Find smallest number in string

Question

I'm trying to find the smallest number in each string element of my list.

VIS = ['GREATER THAN 10 KM ', 'GREATER THAN 10 KM ', 'GREATER THAN 10 KM    ', '10 KM, REDUCING TO 6KM, IN PASSING SHOWERS ', '10 KM, REDUCING TO 6KM, IN PASSING SHOWERS ']

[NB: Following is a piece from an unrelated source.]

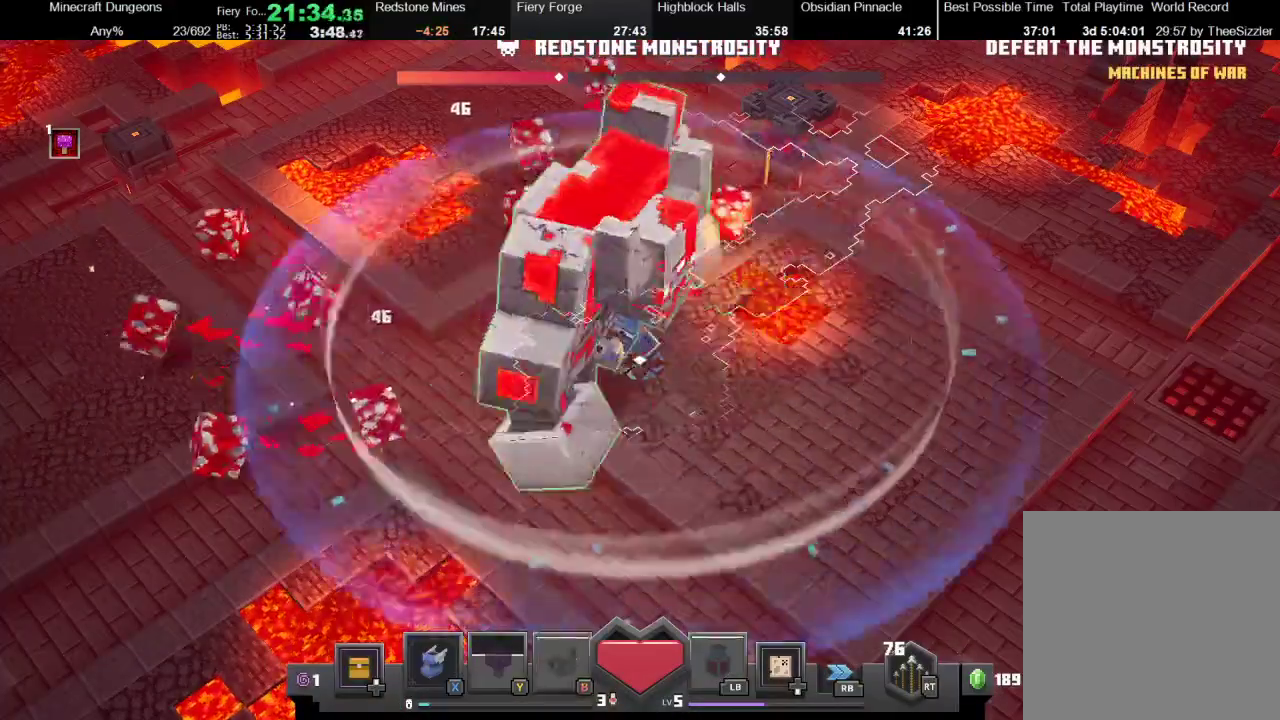
{"buttons": ["A"], "left_stick": "down-left", "right_stick": "center", "events": []}
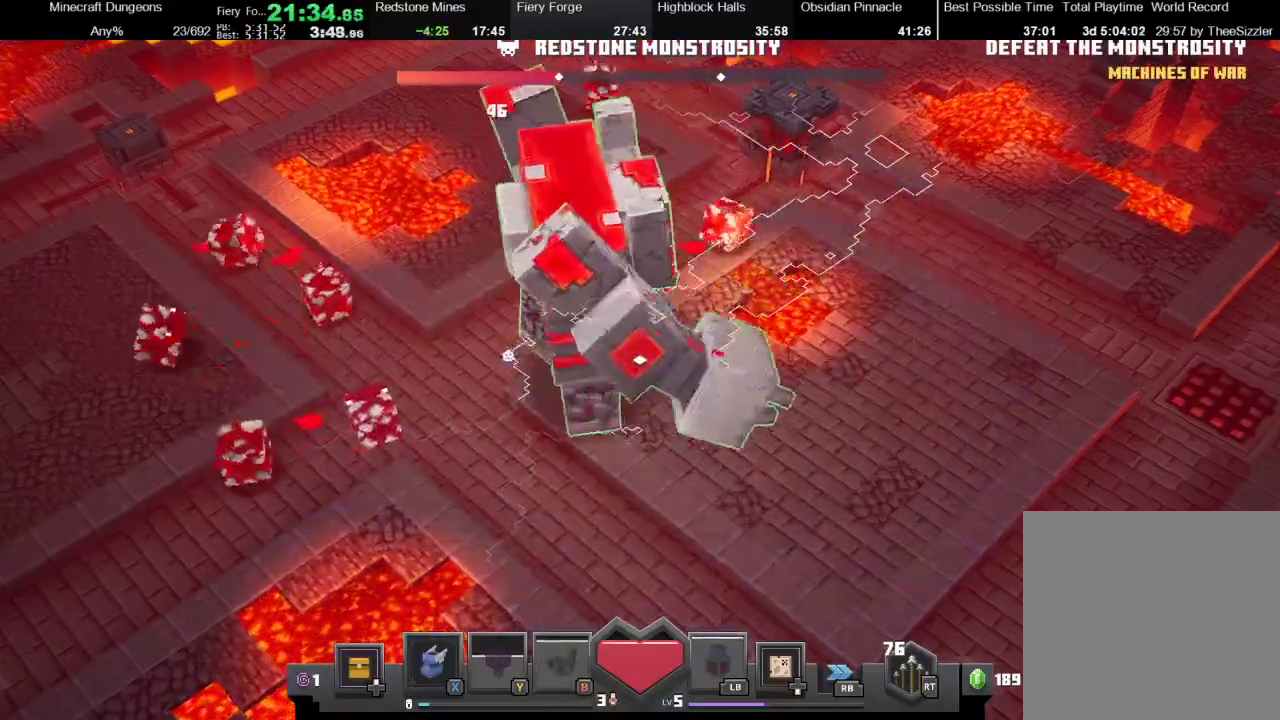
{"buttons": ["A"], "left_stick": "down-right", "right_stick": "center", "events": [[500, "left_stick", "down-right"]]}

I've tried the split() function on each element but the lack of a space in the "6KM" seems to make it work incorrectly.

minVIS = []
for i in range(len(VIS)):
    minVIS.append(min(VIS[i].split()))

print(minVIS)

Returns

minVIS = ['10', '10', '10', '10', '10', '10', '10', '10', '10', '10', '10', '10', '10', '10', '10', '10KM,', '10KM,', '10KM,']

Ideally, I'd like

minVis = [10, 10, 10, 6, 6]

for example.

Answer 1

Using Regex. re.findall(r"\\d+", STRING) get all ints in the string.

Ex:

import re

VIS = ['GREATER THAN 10 KM ', 'GREATER THAN 10 KM ', 'GREATER THAN 10 KM    ', '10 KM, REDUCING TO 6KM, IN PASSING SHOWERS ', '10 KM, REDUCING TO 6KM, IN PASSING SHOWERS ']

minVIS = []
for i in VIS:
    minVIS.append(min(map(int, re.findall(r"\d+", i))))
    #If floats in string Thanks Anton vBR
    #minVIS.append(min(map(float, re.findall(r"\d+\.?\d*", i))))

print(minVIS)

Output:

[10, 10, 10, 6, 6]

Answer 2

import re
VIS = ['GREATER THAN 10 KM ', 'GREATER THAN 10 KM ', 'GREATER THAN 10 KM    ', '10 KM, REDUCING TO 6KM, IN PASSING SHOWERS ', '10 KM, REDUCING TO 6KM, IN PASSING SHOWERS ']
print (list((min(map(int, re.findall(r'\d+', item)))) for item in VIS))

otuput:

[10, 10, 10, 6, 6]

from itertools import groupby

result = []
for item in VIS:
    result.append(min([int(''.join(i)) for is_digit, i in groupby(item, str.isdigit) if is_digit]))
print (result)

.

# equal with list comprehension

print ([min([int(''.join(i)) for is_digit, i in groupby(item, str.isdigit) if is_digit]) for item in VIS])

otuput:

[10, 10, 10, 6, 6]